• _SET OF TASKS_
a. Render this sentence from the deed-cancellation excerpt into Spanish: "The deeds were for a nominal consideration, without reservation and conveyed all of her estate to this daughter."
b. In one to three sentences, state why the deed-cancellation excerpt says the appellate court should defer in a great measure to the chancellor's finding.

• _SELECTED EXCERPT_

★ ★ ★ ★ ★

John D. Taylor for respondents.

(1) Mrs. Hershey, because of her extreme age and afflictions, was a prisoner in her own home, while Mrs. Horton had full dominion over her body and over the management of her property and its income. The deeds were for a nominal consideration, without reservation and conveyed all of her estate to this daughter. The law presumes the deeds were the result of undue influence exerted by the daughter and the burden of removing that presumption rests upon her in this suit to set aside the deeds. Kincer v. Kincer, 246 Mo. 419; Cornet v. Cornet, 248 Mo. 184; Dingman v. Romine, 141 Mo. 466. (2) While this court reserves to itself the right to pass upon the evidence regardless of the conclusions reached by the trial court, yet where the evidence is all oral, the chancellor had the witnesses before him, heard their stories, and was in a position to determine their credibility, and the weight to be given their testimony, this court should defer in a great measure to this finding. Price v. Rausche, 186 S.W. 970; McKinney v. Hawkins, 215 S.W. 253; Fishback v. Prock, 242 S.W. 966.

ELLISON, C.

This is a suit in equity to cancel two certain deeds conveying 160 acres of land in Chariton County, for mental incapacity of the grantor and undue influence practiced upon her by the grantee. The grantor was Amanda Hershey, deceased; the grantee is her daughter Olive Hershey Horton, the appellant. The petition also prayed cancellation of a third deed by which the appellant subsequently transferred about thirty-two acres of the land to her brother, the defendant James M. Hershey — with notice of the foregoing, it is alleged — and for partition. The circuit court found for the plaintiffs on all the issues tendered as aforesaid, cancelled the deeds, and ordered partition by a sale of the real estate and a division of the proceeds.

★ ★ ★ ★ ★

• _DATASET RECORDS_
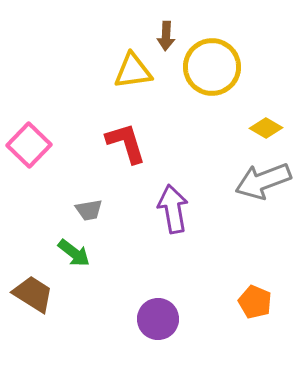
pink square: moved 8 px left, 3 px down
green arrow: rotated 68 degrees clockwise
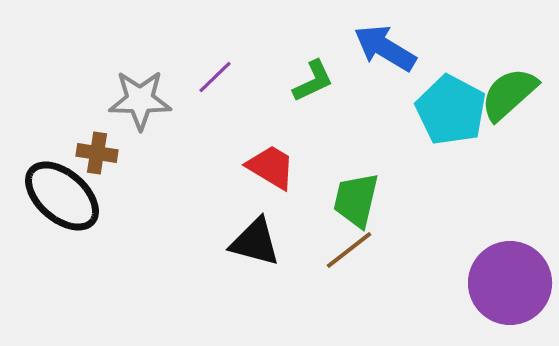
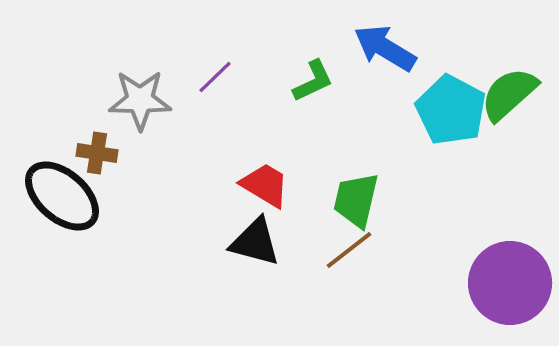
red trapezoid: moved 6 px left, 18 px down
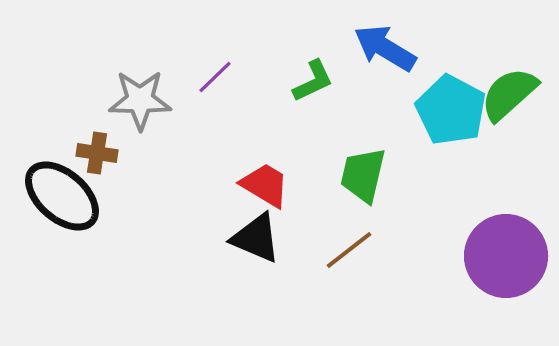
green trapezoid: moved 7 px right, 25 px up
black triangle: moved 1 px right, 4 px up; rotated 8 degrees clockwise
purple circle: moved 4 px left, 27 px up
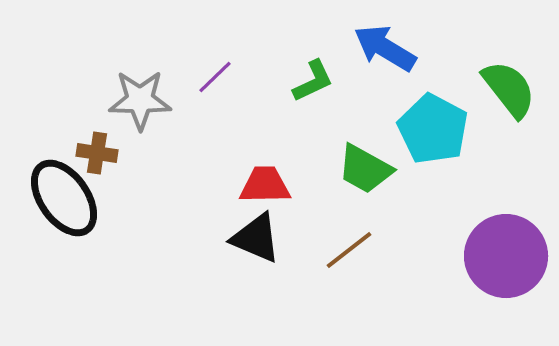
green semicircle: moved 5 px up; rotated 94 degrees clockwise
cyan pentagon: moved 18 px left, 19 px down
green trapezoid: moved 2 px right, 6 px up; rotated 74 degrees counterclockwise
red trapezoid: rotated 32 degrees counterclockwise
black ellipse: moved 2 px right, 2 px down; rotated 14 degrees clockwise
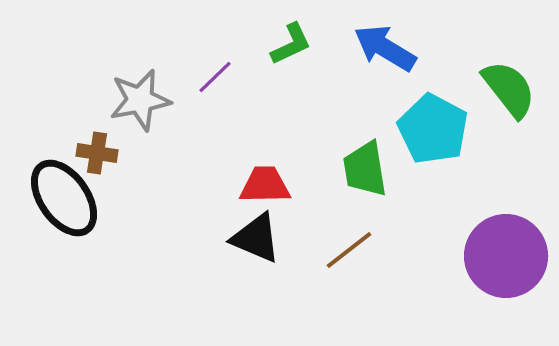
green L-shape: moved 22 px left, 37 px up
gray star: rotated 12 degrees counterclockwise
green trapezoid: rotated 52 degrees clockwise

★ ★ ★ ★ ★

• _OUTPUTS_
a. Las escrituras se otorgaron por una contraprestación nominal, sin reserva alguna, y transmitieron todo su patrimonio a esta hija.

b. The evidence was all oral, and the chancellor had the witnesses before him and heard their stories. He was therefore in a position to determine their credibility and the weight to give their testimony. This holds even though the appellate court reserves the right to pass on the evidence itself.